Africa’s second largest copper producer is making relentless strides to effect stronger growth through giving its private sector a more conducive environment to thrive. One key hurdle that entrepreneurs across the continent have bemoaned is high cost of capital which has been as result of fiscal posture shaping yields curves that are used as benchmarks for credit pricing. Head of state and chief investment officer Hakainde Hichilema in a keynote address at the second private sector day of the Private Public Dialogue called for fairly priced credit from the banking sector.
“Affordable capital we have already touched on it. The banks, the lady musketeers, I have asked for you to do your bit by lowering the cost of capital. Lets not work on margins only but work on volumes. And then to our co-operating partners, the message has gone out, if I’m to speak at a meeting in the European Union (EU) or in the United States (U.S) they know that President Hichilema will talk about fairly priced capital. Generally there’s agreement that Africa is being discriminated by credit rating agencies. I was in Berlin 2 weeks ago on a panel and I said we must begin to deal with the way we accentuate Zambia as an African economy. If we clip Africa from fairly priced capital how do we expect it and nations like Zambia to grow. We need to address those things. You have a messenger here who is talking about these issues and other African Presidents have joined, about the number of my fingers (5) and the world is listening. Part of the global financial reforms is not only to get Africa on the table where decisions are made but also to lower the cost of capital for its economies but we ourselves should also behave properly because sometimes we contribute to the high cost of capital with the way we do business and the way governments do things damages our own profiling out there,” President Hakainde Hichilema said. We know also that we are being profiled unfairly because we are Africans, he said.

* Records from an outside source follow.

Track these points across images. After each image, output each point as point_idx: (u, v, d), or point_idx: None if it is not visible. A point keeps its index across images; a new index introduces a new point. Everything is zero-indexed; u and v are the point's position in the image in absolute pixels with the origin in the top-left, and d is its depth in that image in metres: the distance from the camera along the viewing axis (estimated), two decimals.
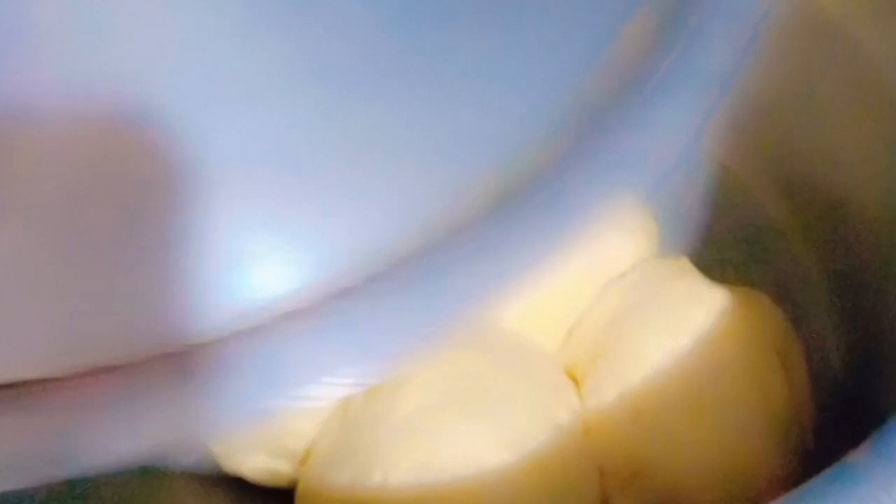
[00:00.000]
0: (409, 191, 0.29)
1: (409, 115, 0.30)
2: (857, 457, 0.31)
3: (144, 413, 0.28)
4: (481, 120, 0.30)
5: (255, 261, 0.29)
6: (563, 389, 0.43)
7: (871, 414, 0.43)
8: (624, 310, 0.44)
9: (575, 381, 0.44)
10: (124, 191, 0.29)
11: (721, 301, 0.43)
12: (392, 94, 0.30)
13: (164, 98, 0.29)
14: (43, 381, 0.28)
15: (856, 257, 0.48)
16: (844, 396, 0.46)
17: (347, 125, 0.29)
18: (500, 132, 0.30)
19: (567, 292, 0.45)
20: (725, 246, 0.51)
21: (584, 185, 0.30)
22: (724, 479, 0.41)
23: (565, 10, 0.31)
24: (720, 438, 0.41)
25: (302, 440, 0.42)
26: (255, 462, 0.43)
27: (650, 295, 0.44)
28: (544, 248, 0.30)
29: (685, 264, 0.46)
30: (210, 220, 0.29)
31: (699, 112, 0.31)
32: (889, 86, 0.45)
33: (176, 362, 0.28)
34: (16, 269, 0.29)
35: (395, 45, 0.30)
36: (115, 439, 0.28)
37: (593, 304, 0.45)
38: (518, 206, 0.29)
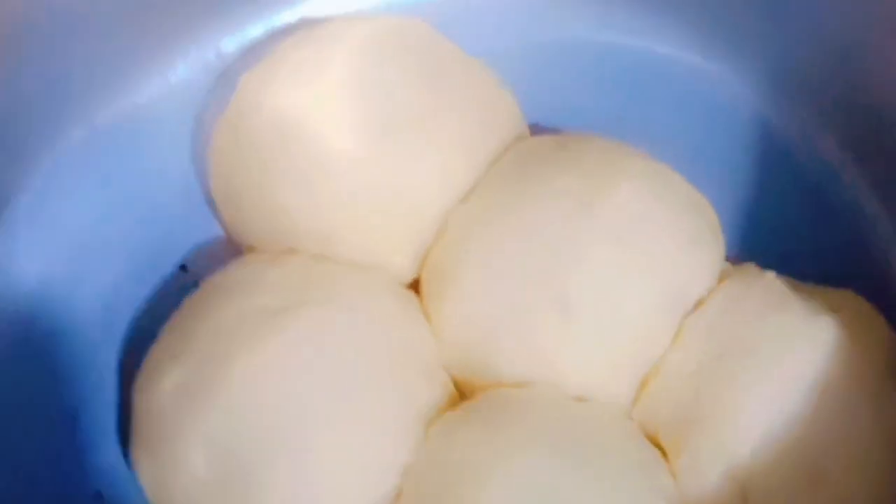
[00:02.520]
0: None
1: None
2: None
3: None
4: None
5: None
6: (651, 473, 0.35)
7: None
8: (712, 356, 0.35)
9: (658, 446, 0.36)
10: None
11: (825, 330, 0.35)
12: None
13: None
14: None
15: None
16: None
17: None
18: None
19: (637, 331, 0.36)
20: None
21: None
22: None
23: None
24: None
25: None
26: None
27: (741, 334, 0.36)
28: None
29: (772, 283, 0.37)
30: None
31: None
32: None
33: None
34: None
35: None
36: None
37: (672, 348, 0.36)
38: None
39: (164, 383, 0.36)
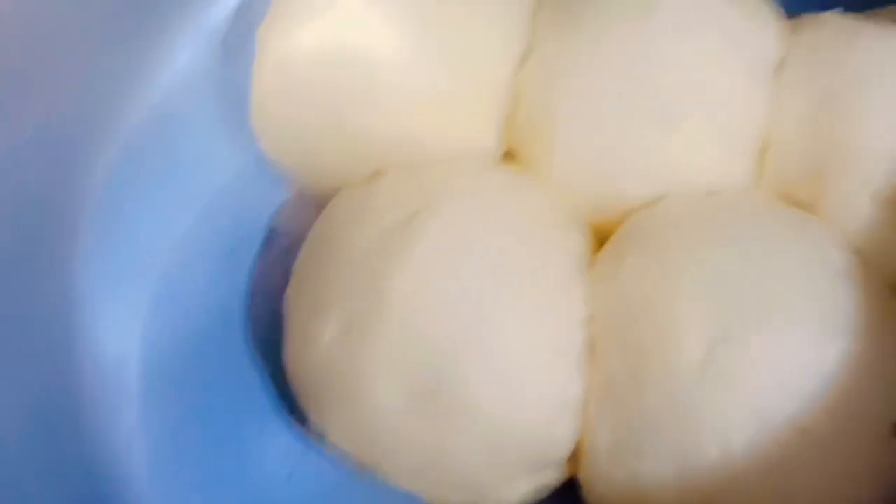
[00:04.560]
0: None
1: None
2: None
3: None
4: None
5: None
6: (813, 234, 0.35)
7: None
8: (815, 103, 0.36)
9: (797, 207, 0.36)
10: None
11: None
12: None
13: None
14: None
15: None
16: None
17: None
18: None
19: (739, 110, 0.36)
20: None
21: None
22: None
23: None
24: None
25: (564, 443, 0.35)
26: (521, 487, 0.36)
27: (834, 71, 0.36)
28: None
29: (839, 18, 0.37)
30: None
31: None
32: None
33: None
34: None
35: None
36: None
37: (774, 113, 0.37)
38: None
39: (323, 336, 0.35)
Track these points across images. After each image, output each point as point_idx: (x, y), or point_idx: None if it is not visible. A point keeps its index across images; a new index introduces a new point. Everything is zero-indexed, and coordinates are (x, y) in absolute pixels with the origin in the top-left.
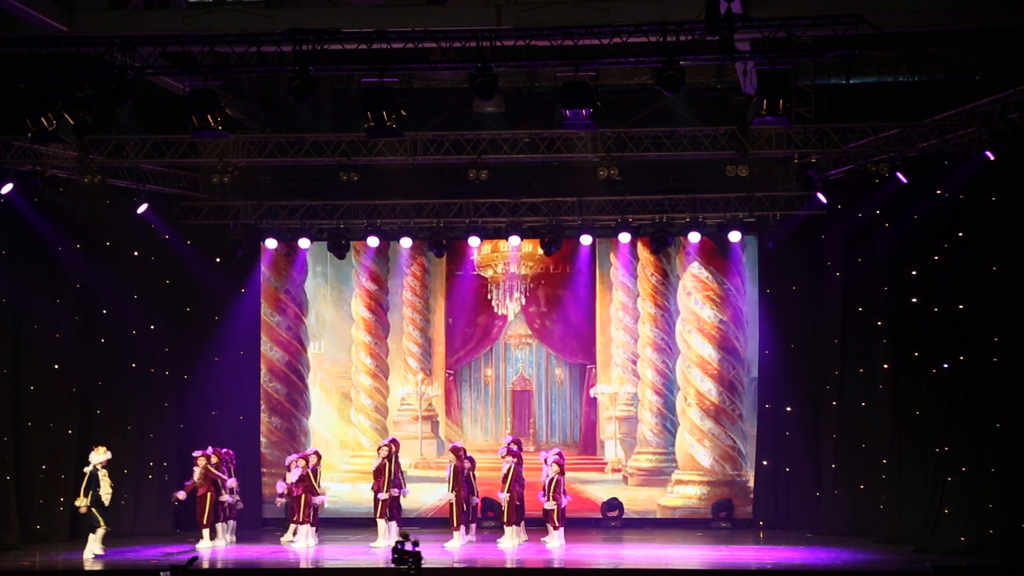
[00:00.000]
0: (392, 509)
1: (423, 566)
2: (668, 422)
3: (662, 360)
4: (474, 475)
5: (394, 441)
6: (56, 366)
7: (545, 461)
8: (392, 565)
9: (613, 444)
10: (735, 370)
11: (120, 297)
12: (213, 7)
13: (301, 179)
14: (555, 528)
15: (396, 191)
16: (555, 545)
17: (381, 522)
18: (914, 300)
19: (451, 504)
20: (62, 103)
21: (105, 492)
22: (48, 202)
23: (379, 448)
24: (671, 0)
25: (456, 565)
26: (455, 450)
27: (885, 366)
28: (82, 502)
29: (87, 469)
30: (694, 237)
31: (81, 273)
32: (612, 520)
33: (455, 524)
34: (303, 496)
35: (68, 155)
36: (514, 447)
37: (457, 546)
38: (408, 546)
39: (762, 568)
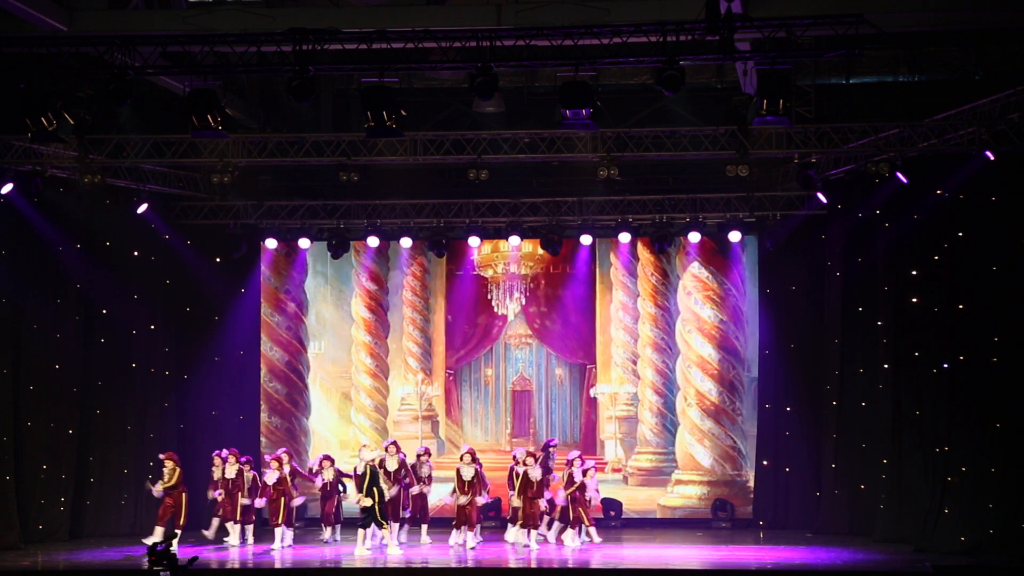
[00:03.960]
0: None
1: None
2: (668, 422)
3: (662, 360)
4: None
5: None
6: (56, 366)
7: (571, 464)
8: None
9: (613, 444)
10: (735, 370)
11: (120, 297)
12: (213, 7)
13: (301, 179)
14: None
15: (396, 191)
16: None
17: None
18: (914, 300)
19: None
20: (62, 103)
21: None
22: (48, 202)
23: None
24: (671, 0)
25: (455, 565)
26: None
27: (885, 366)
28: (365, 501)
29: (360, 468)
30: (694, 237)
31: (81, 273)
32: (612, 520)
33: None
34: (281, 499)
35: (68, 155)
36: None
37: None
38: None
39: (762, 568)
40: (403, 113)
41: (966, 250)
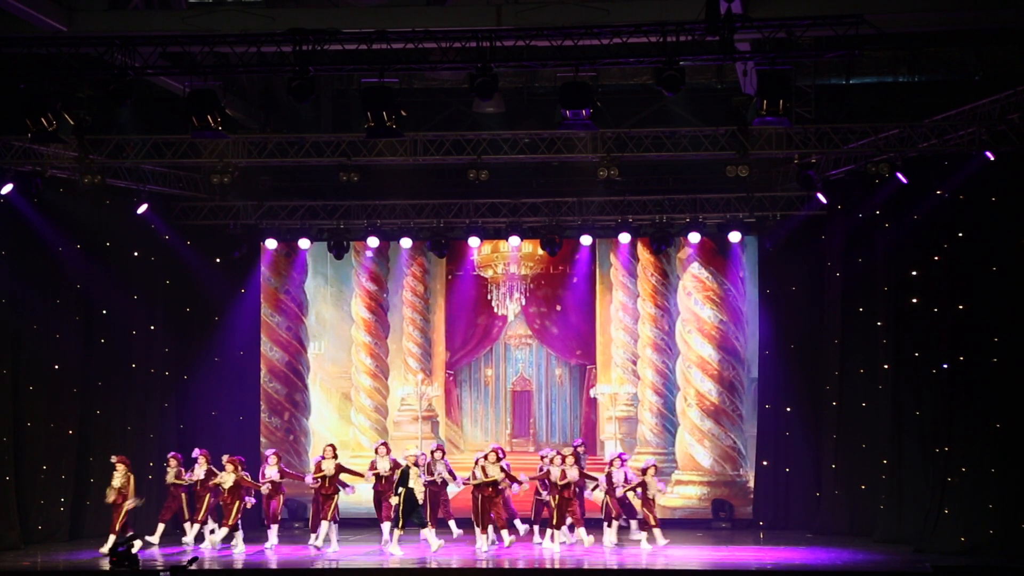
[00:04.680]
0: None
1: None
2: (668, 422)
3: (662, 360)
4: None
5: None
6: (56, 366)
7: (611, 464)
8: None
9: (613, 444)
10: (735, 370)
11: (120, 297)
12: (213, 7)
13: (301, 179)
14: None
15: (396, 191)
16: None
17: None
18: (914, 300)
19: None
20: (62, 103)
21: (418, 489)
22: (48, 202)
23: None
24: (671, 0)
25: (458, 565)
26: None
27: (885, 366)
28: (393, 499)
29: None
30: (694, 237)
31: (81, 273)
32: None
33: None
34: (236, 502)
35: (68, 155)
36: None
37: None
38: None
39: (762, 568)
40: (403, 113)
41: (966, 250)
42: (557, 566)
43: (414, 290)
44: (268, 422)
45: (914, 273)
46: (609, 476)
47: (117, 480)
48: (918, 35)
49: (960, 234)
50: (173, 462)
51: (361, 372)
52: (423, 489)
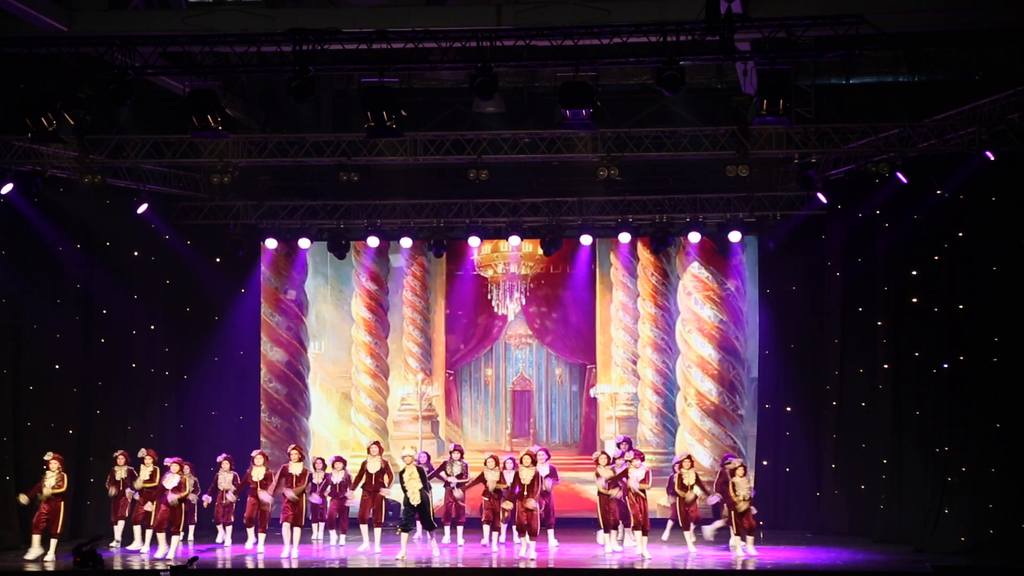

The Emmanuel Macron global finance summit earlier in June this year hosted African leaders alongside global heads of state in Paris at a summit that deliberated on how the continents leaders can have a seat at global decision making and above all how financing costs can be lowered. It is on the sidelines of the climate finance summit that Macron as co-chair of the official creditors committee announced the landmark $6.3 billion debt treatment for Zambia.
Earlier in the session International Finance Corporation shared insights on the role the IFC has played in stimulating private sector growth in the Zambian economy. In September, the IFC issued a K193.7 million local currency Zambezi bond to help with capital markets deepening while in July of 2022 had extended $35 million kwacha equivalent financing to Zambia’s top agribusiness entity Zambeef whose proceeds were used to double its Mpongwe asset. Being the largest development finance institution globally the IF has a mammoth task to stimulate private sector growth in emerging markets.
“Local currency financing is important for countries like Zambia, we doing local currency financing across emerging markets we see it as a great way of helping nations feeling squeezed by foreign currency constraints. You mentioned a bond, watch the space, another one maybe coming your way. And for the corporate here in Zambia, Zambeef we did a $35 million local currency finance which we are proud of helped them expand their tax revenue contributions which the government appreciated but also created 1400 jobs supported SMES, small holder farmers and supply chains. We have done another local currency one to financial institutions that will support acceptance to finance to local entrepreneurs especially those in rural areas and for women finance. Local currency finance will remain strong and we see other opportunity areas aligned to the public private stakeholders we have been engaging with,” IFC Director for Eastern Africa Mary Porter Peschka said during a panel discussion in response to the opportunities the development institution see despite the foreign currency liquidity constraints and elevated interest rate environment the copper producer faces.
One of the key drivers of an elevated term structure of interest rates is fiscal posture that is expected to improve with the completion of debt restructure. Dollar bonds remain the stickiest debt which is the only graded portion and will only result in a rating upgrade when successfully reorganized.
Foreign currency rating improvement from current default will open credit lines for the sovereign which will in turn decongest the domestic money market to allow liquidity to now be housed in the private sector resulting in lower cost of finance.